You sit on the deck, watching the beautiful sun slowly dip down into the horizon, and suddenly you spot a beautiful young lady that seems equally delighted by this magnificent sunset. You march up to her and say: “Hi, I’m Stan the Man, and I am the most successful and well-dressed rep in my company. That sunset that you were so admiring is caused by all the little particles of pollution that cause the deep red colour, and the light particles travelled more than 150 million kilometres to get here. That took only eight minutes, but without those rays there would be no photosynthesis for plants, and we would all die of oxygen deprivation and starvation in the next few months. By the way, will you marry me?”
You see the crazy look on her face, and decide maybe it would be better to move on to someone else. So you try another lady, and when you are rejected, you repeat the strategy for every other woman in the room. When that fails, you think that since you invested so much in the outfit, the shoes and the after-shave, perhaps you better start asking some of the men too. As you walk away, beaten and disappointed, you blame the suit, the shoes, and the after- shave.
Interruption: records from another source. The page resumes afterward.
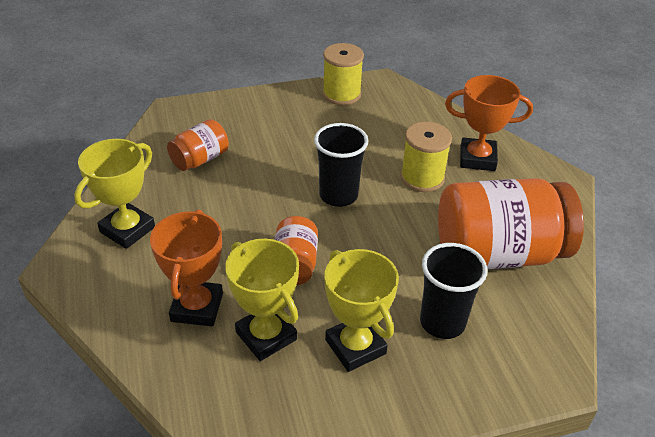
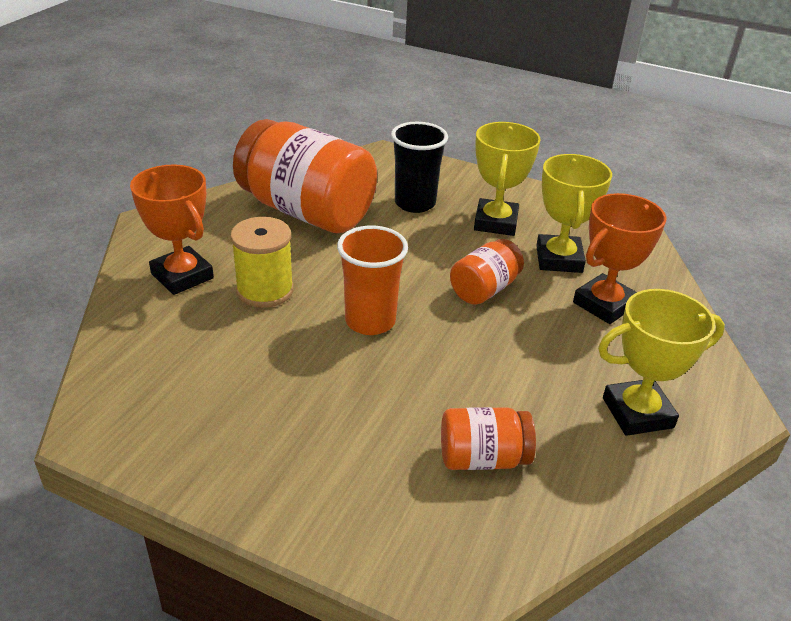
camera: 140 degrees left, 5 degrees down
(338, 195) = (370, 321): black cup -> orange cup
(341, 94) = (176, 446): yellow spool -> none

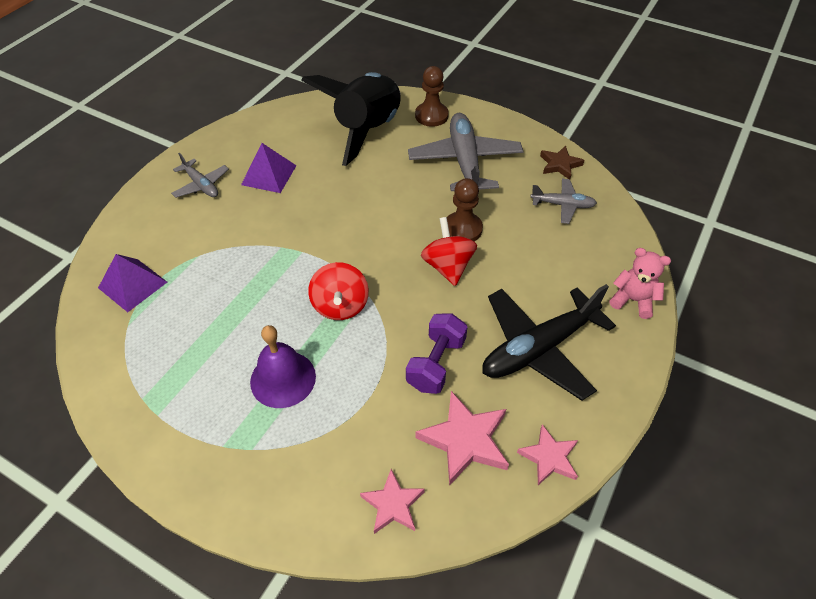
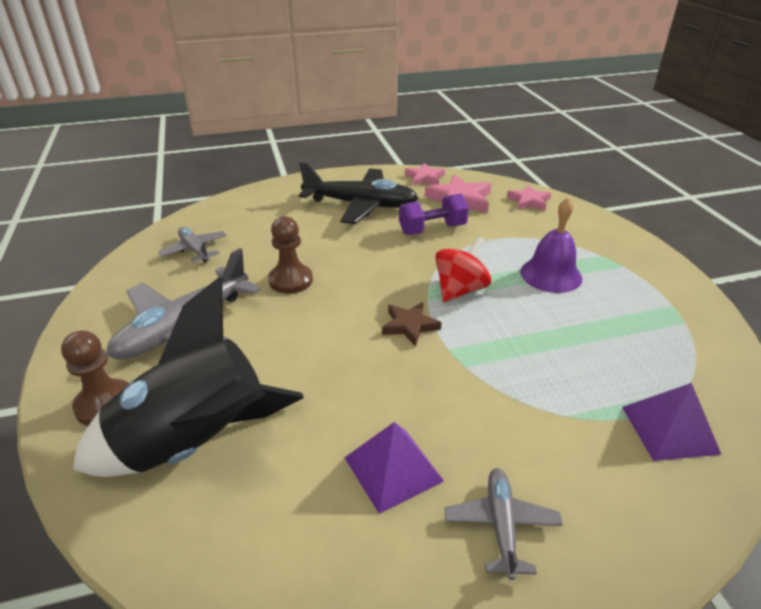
camera: 135 degrees left, 15 degrees down
(447, 266) = (344, 266): red spinning top -> none
(560, 165) = (130, 273): brown star -> brown star (410, 326)
(633, 300) = (270, 193): pink teddy bear -> none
But you never question the strategy.
Yet this is what I see most companies doing in their marketing strategy. “Let’s create some beautiful ads,” they say, “And then we’ll broadcast them as widely as possible, and see what happens.” And when it all fails, they blame the ads, and the sales reps. But they never question the strategy!
Imagine the same scenario at the singles bar, but this time you gently walk up to the beautiful young lady and say, “Isn’t this just breathtaking?” And as she looks at you, you follow-up by saying, “It’s so tranquil and beautiful I try to come here and enjoy it as often as I can. How come I’ve never seen you here before?” Better chance of success, right? And it improves as you put in more effort to get to know her better, to truly listen to her, to pay her lots of compliments, to do the things she wants to do, and to overlook the little idiosyncrasies.